My first encounter with persecution took place while I was serving in the Marine Corps.  Again, it could just as well have been at the local shoe store or Jack in the Box.  As I mentioned in my last blog (Honeymoon) some of the men in the barracks ridiculed those of us who had become Christ followers.  This went on for weeks.  It didn’t bother us; in fact, we were emboldened by it.  And then one morning I was ordered to report to one of the officers.  He said:      

“Joens, I want you to keep Jesus Christ behind doors on Sunday mornings, where He belongs.  Is that understood?”

The way he’d said Jesus Christ, was like a curse.  

I was raised in a Marine Corps family.  Growing up, I loved the Marines.  I was always proud of my dad’s thirty-three year service––World War 2, Korea, Vietnam.  To build upon his legacy I enlisted in the Marines to prove to myself that I, too, could be one of the Few, the Proud.  I graduated Boot Camp as the platoon honor man, and recipient of the dress blues award.  I am still proud of the Marines.  I thank God for the sacrifices they make to preserve freedom in our nation.  But on that morning it was foremost on my mind that the laws of God take precedent over the orders of 1st Lieutenants.  I answered respectfully:

“No sir.  I serve God, Country, and Corps in that order, not the reverse.”

I was dismissed.

I don’t believe that this was typical of the Marines.  When I was in boot camp I was given a New Testament, though I was not a believer at the time.  Clearly the idea of religion coexisting with the military was accepted.  The establishment of the military chaplaincy, dating back to 1791 by act of congress, was the basis for it.

No, this was not a Marine issue, this was a man issue.

§ **Exercise requirements**:
[a] According to the Marine Corps account, to what year does the establishment of the military chaplaincy date back?
[b] Please turn the paragraph of the Marine Corps account that begins "I was raised in a Marine Corps family" into a short bulleted list that keeps its main facts.

§ **Raw records**:
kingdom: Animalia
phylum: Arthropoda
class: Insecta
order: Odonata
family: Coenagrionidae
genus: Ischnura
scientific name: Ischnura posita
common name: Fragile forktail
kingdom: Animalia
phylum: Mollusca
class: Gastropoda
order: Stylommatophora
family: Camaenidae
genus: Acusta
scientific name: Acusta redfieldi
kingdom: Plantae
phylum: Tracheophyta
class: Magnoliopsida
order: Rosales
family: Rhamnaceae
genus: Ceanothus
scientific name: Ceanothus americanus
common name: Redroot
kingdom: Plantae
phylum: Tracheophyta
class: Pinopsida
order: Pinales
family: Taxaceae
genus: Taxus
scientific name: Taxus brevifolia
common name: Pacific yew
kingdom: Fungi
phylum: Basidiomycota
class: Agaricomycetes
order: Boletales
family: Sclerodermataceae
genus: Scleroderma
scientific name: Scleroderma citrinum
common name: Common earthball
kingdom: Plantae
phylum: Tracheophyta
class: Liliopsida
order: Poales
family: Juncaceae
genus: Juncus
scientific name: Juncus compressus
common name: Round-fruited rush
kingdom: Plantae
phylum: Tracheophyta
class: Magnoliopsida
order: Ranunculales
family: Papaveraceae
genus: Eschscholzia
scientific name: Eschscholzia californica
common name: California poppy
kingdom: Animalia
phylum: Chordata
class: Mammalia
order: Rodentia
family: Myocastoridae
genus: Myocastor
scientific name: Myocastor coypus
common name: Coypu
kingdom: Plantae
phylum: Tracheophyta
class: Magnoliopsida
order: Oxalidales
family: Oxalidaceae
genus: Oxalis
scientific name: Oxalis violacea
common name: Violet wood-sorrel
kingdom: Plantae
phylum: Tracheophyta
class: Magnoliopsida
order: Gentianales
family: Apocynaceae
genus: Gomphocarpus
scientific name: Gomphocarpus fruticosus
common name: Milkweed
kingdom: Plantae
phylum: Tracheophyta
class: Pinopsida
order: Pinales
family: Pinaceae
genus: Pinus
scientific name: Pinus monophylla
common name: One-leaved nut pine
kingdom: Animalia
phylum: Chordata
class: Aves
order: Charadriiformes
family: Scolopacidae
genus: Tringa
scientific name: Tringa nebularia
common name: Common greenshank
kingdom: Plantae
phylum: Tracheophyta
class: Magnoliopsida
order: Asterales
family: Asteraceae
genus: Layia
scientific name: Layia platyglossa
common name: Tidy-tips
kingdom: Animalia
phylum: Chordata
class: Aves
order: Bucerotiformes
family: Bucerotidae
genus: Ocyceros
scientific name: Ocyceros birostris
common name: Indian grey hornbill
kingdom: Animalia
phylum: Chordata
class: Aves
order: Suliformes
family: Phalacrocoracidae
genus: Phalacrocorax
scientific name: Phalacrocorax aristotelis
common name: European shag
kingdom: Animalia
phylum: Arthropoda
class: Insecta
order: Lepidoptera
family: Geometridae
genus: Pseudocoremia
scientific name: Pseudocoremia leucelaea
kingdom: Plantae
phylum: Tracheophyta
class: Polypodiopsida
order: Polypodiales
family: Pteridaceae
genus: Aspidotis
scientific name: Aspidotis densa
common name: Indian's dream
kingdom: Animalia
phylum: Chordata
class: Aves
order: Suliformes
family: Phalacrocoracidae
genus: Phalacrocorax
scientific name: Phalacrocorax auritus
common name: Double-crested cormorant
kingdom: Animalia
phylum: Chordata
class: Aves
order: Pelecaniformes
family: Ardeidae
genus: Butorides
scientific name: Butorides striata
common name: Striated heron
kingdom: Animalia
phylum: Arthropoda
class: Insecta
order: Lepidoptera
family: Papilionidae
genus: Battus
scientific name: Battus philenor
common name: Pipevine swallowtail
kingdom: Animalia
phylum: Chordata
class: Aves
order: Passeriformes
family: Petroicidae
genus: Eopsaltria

§ **Expected results**:
[a] 1791, by act of congress.

[b]
- I was raised in a Marine Corps family and loved the Marines growing up.
- I was proud of my dad's thirty-three years of service in World War 2, Korea and Vietnam.
- To build on that legacy, I enlisted to prove I could be one of the Few, the Proud.
- I graduated Boot Camp as platoon honor man and received the dress blues award.
- I am still proud of the Marines and thank God for their sacrifices to preserve freedom.
- That morning, my foremost thought was that God's laws come before a 1st Lieutenant's orders, and I answered respectfully.